Speaker 1:Mooi, ik hou er wel van. Ik werk nu 7 of 8 jaar in verschillende opdrachten voor de lokale overheid en ik vind dat altijd heerlijk en fijn punt dat er geen onderlinge concurrentie is. Je kunt ook gewoon een andere gemeente opbellen en zeggen 'wij lopen hier tegenaan, hoe hebben jullie dat gedaan, welke methode kiezen jullie, kunnen jullie uit de voeten met dit of dat instrument, hoe werkt dat bij jullie? Ik weet niet of jij ervaring hebt in de commerciële sector?
Speaker 2:Alleen voor mezelf, maar dat gaat er heel anders aan toe.
Speaker 1:Ja, ik wou zeggen dat dit een heel andere context en dat delen klinkt heel vanzelfsprekend in gemeenteland om dat zo te doen. Maar dat is natuurlijk niet overal lang niet overal We
Speaker 2:zien dat ook wel als heel belangrijk punt met onze grote partijen IT-organisaties waar we zaken mee doen of security bedrijven daar nemen we ook altijd op in de voorwaarden dat voor ons strategisch partnerschap heel belangrijk is. We stellen dus ook altijd de vraag wat kunnen jullie voor de stad betekenen niet voor de gemeente maar de stad. En dat is heel leuk om die discussies in te gaan. Dan komt het van nou we kunnen een evenement organiseren of we kunnen dit doen. Nou dat zijn allemaal mooie voorbeelden maar het gaat ons er gewoon om.
Speaker 2:Stel jullie vinden iets, wij willen dat kunnen delen. Hoe kijken jullie daar tegenaan?
Speaker 1:Je zet eigenlijk de toon al voor de manier van samenwerken. Denk ook, toch nog even weer terug naar dat hoge management en dat bestuur. Ik denk dat dat goed verkoopt. Ik zeg het dan beetje plat, maar een wethouder kan er belang bij hebben om zich bijvoorbeeld over het thema van cybersecurity te profileren binnen de gemeente zelf of binnen het bestuur zelf, maar ook richting andere gemeentes misschien, andere besturen. Dan helpt het ook, je faciliteert eigenlijk zo iemand ook door te delen, dingen beschikbaar te stellen en daar die wethouder over te informeren.
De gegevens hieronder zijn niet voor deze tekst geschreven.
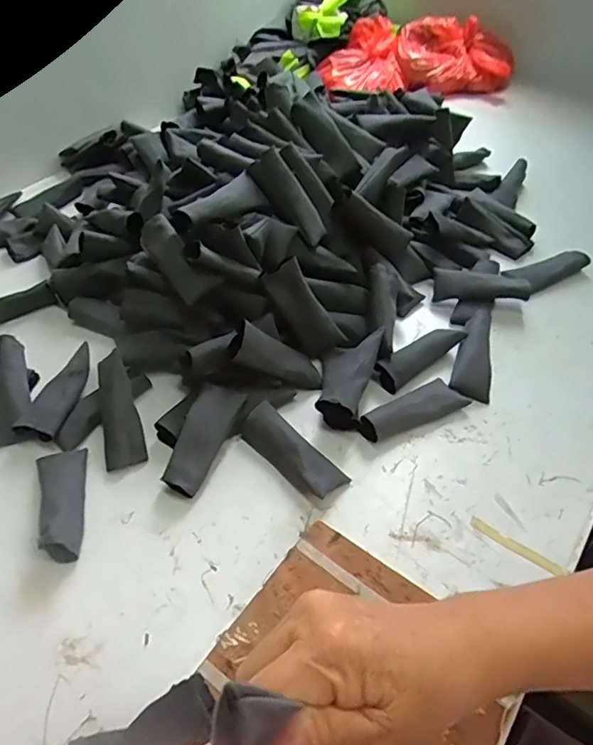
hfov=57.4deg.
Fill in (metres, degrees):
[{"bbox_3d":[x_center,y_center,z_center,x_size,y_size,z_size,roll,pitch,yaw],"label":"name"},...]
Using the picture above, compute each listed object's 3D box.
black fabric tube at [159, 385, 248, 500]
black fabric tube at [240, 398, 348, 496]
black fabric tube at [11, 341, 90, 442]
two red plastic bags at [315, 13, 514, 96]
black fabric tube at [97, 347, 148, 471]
[{"bbox_3d":[-0.082,0.055,0.469,0.035,0.016,0.100,16,62,14],"label":"black fabric tube"},{"bbox_3d":[-0.003,0.069,0.479,0.039,0.025,0.101,-35,56,-28],"label":"black fabric tube"},{"bbox_3d":[-0.220,0.021,0.517,0.034,0.033,0.101,11,48,10],"label":"black fabric tube"},{"bbox_3d":[0.215,-0.589,1.005,0.340,0.087,0.151,-5,48,-5],"label":"two red plastic bags"},{"bbox_3d":[-0.162,0.033,0.493,0.033,0.015,0.104,-11,75,-11],"label":"black fabric tube"}]

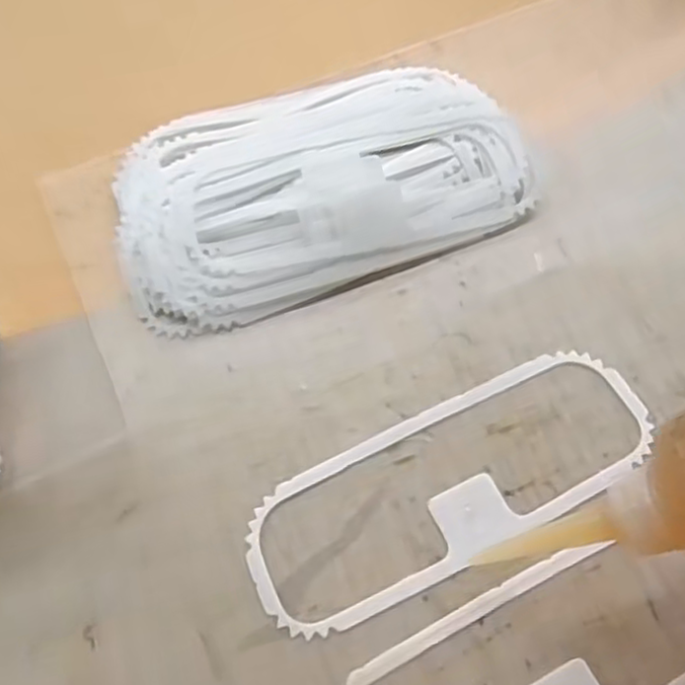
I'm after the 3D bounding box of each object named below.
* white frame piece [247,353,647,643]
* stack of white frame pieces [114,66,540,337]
[{"bbox_3d":[0.050,0.062,0.317,0.191,0.005,0.070,-23,66,-9],"label":"white frame piece"},{"bbox_3d":[-0.014,-0.087,0.377,0.211,0.027,0.121,-19,65,-8],"label":"stack of white frame pieces"}]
Speaker 1:Als die wethouder aanslaat op het onderwerp, dan geef je hem of haar ook een instrument in handen om daarmee aandacht te vragen. Moet ik oppassen hoe ik het formuleer, een beetje om een sier mee te maken naar anderen toe.
Speaker 2:Het goede voorbeeld te geven.
Speaker 1:Het goede voorbeeld te geven en het helpt je indirect ook zelf weer, omdat je dan in je volgende bespreking met diezelfde bestuurder, dan praat je zo weer door waar je gebleven was. Je wat samen. Jeroen, ik wil jou hartelijk bedanken voor je tijd en het delen van je inzichten.
Speaker 2:Graag gedaan.
Speaker 1:Wie weet heb ik nog eens het lef om je in de toekomst nog te vragen, maar voordat je daar antwoord op geeft zet ik de opname stop. Fijne dag nog. En daarmee komt aflevering 3 tot een einde. Jammer, jammer, jammer, maar als je ongeveer een maandje wacht, dan staat er weer een nieuwe aflevering voor je klaar. Hopelijk tot dan.